Problem requirements
Retype every line of the records below word for word, in the same order.

Material provided
·····

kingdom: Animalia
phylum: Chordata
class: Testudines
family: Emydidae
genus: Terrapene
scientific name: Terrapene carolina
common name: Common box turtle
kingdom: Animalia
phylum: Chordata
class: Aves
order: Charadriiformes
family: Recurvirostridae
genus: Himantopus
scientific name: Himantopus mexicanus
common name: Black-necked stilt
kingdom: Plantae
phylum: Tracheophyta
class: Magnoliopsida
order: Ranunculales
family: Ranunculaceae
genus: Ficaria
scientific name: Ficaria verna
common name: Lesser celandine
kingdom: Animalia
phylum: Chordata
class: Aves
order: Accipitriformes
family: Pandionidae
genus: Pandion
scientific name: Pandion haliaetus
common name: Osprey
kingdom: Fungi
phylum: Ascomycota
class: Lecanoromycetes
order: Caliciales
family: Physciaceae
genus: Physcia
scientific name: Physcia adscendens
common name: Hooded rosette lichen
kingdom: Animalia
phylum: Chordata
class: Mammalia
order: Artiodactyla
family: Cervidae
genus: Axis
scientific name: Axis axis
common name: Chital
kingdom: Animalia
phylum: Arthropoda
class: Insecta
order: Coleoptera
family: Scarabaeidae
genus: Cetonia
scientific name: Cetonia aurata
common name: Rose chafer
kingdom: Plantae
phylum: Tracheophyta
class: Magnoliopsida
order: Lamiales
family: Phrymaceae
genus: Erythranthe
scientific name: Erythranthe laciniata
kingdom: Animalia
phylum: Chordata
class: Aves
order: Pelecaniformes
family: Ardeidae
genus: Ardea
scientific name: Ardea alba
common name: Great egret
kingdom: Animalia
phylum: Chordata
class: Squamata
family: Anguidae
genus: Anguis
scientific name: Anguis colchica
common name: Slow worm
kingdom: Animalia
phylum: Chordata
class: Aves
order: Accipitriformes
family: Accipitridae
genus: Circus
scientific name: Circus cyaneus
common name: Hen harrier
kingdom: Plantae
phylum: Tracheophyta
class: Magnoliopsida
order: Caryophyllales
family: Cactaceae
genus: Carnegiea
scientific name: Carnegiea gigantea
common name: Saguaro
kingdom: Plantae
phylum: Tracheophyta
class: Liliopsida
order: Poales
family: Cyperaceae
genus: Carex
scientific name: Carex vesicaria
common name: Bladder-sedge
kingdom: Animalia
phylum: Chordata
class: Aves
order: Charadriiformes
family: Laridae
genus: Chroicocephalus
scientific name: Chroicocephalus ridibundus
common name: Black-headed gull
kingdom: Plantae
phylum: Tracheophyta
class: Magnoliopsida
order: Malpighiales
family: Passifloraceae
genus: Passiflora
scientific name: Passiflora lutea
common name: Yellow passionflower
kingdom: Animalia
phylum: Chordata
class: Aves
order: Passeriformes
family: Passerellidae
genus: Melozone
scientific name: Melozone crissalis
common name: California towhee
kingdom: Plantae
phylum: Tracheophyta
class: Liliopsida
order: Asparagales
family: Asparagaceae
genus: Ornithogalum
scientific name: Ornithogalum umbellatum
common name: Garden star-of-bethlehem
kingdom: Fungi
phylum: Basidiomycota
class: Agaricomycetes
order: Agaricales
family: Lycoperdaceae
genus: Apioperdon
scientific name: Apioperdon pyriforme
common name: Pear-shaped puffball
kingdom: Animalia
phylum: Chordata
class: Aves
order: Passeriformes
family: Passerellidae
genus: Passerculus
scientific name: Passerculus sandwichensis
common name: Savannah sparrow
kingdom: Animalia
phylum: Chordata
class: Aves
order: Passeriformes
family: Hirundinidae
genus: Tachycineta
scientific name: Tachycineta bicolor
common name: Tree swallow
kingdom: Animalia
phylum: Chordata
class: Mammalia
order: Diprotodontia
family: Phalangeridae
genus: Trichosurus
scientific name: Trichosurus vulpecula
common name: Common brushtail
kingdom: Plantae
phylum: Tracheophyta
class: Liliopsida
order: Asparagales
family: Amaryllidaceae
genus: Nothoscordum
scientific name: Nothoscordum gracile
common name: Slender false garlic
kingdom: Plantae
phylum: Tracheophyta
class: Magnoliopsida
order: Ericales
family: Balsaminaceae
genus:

·····

Full output
kingdom: Animalia
phylum: Chordata
class: Testudines
family: Emydidae
genus: Terrapene
scientific name: Terrapene carolina
common name: Common box turtle
kingdom: Animalia
phylum: Chordata
class: Aves
order: Charadriiformes
family: Recurvirostridae
genus: Himantopus
scientific name: Himantopus mexicanus
common name: Black-necked stilt
kingdom: Plantae
phylum: Tracheophyta
class: Magnoliopsida
order: Ranunculales
family: Ranunculaceae
genus: Ficaria
scientific name: Ficaria verna
common name: Lesser celandine
kingdom: Animalia
phylum: Chordata
class: Aves
order: Accipitriformes
family: Pandionidae
genus: Pandion
scientific name: Pandion haliaetus
common name: Osprey
kingdom: Fungi
phylum: Ascomycota
class: Lecanoromycetes
order: Caliciales
family: Physciaceae
genus: Physcia
scientific name: Physcia adscendens
common name: Hooded rosette lichen
kingdom: Animalia
phylum: Chordata
class: Mammalia
order: Artiodactyla
family: Cervidae
genus: Axis
scientific name: Axis axis
common name: Chital
kingdom: Animalia
phylum: Arthropoda
class: Insecta
order: Coleoptera
family: Scarabaeidae
genus: Cetonia
scientific name: Cetonia aurata
common name: Rose chafer
kingdom: Plantae
phylum: Tracheophyta
class: Magnoliopsida
order: Lamiales
family: Phrymaceae
genus: Erythranthe
scientific name: Erythranthe laciniata
kingdom: Animalia
phylum: Chordata
class: Aves
order: Pelecaniformes
family: Ardeidae
genus: Ardea
scientific name: Ardea alba
common name: Great egret
kingdom: Animalia
phylum: Chordata
class: Squamata
family: Anguidae
genus: Anguis
scientific name: Anguis colchica
common name: Slow worm
kingdom: Animalia
phylum: Chordata
class: Aves
order: Accipitriformes
family: Accipitridae
genus: Circus
scientific name: Circus cyaneus
common name: Hen harrier
kingdom: Plantae
phylum: Tracheophyta
class: Magnoliopsida
order: Caryophyllales
family: Cactaceae
genus: Carnegiea
scientific name: Carnegiea gigantea
common name: Saguaro
kingdom: Plantae
phylum: Tracheophyta
class: Liliopsida
order: Poales
family: Cyperaceae
genus: Carex
scientific name: Carex vesicaria
common name: Bladder-sedge
kingdom: Animalia
phylum: Chordata
class: Aves
order: Charadriiformes
family: Laridae
genus: Chroicocephalus
scientific name: Chroicocephalus ridibundus
common name: Black-headed gull
kingdom: Plantae
phylum: Tracheophyta
class: Magnoliopsida
order: Malpighiales
family: Passifloraceae
genus: Passiflora
scientific name: Passiflora lutea
common name: Yellow passionflower
kingdom: Animalia
phylum: Chordata
class: Aves
order: Passeriformes
family: Passerellidae
genus: Melozone
scientific name: Melozone crissalis
common name: California towhee
kingdom: Plantae
phylum: Tracheophyta
class: Liliopsida
order: Asparagales
family: Asparagaceae
genus: Ornithogalum
scientific name: Ornithogalum umbellatum
common name: Garden star-of-bethlehem
kingdom: Fungi
phylum: Basidiomycota
class: Agaricomycetes
order: Agaricales
family: Lycoperdaceae
genus: Apioperdon
scientific name: Apioperdon pyriforme
common name: Pear-shaped puffball
kingdom: Animalia
phylum: Chordata
class: Aves
order: Passeriformes
family: Passerellidae
genus: Passerculus
scientific name: Passerculus sandwichensis
common name: Savannah sparrow
kingdom: Animalia
phylum: Chordata
class: Aves
order: Passeriformes
family: Hirundinidae
genus: Tachycineta
scientific name: Tachycineta bicolor
common name: Tree swallow
kingdom: Animalia
phylum: Chordata
class: Mammalia
order: Diprotodontia
family: Phalangeridae
genus: Trichosurus
scientific name: Trichosurus vulpecula
common name: Common brushtail
kingdom: Plantae
phylum: Tracheophyta
class: Liliopsida
order: Asparagales
family: Amaryllidaceae
genus: Nothoscordum
scientific name: Nothoscordum gracile
common name: Slender false garlic
kingdom: Plantae
phylum: Tracheophyta
class: Magnoliopsida
order: Ericales
family: Balsaminaceae
genus:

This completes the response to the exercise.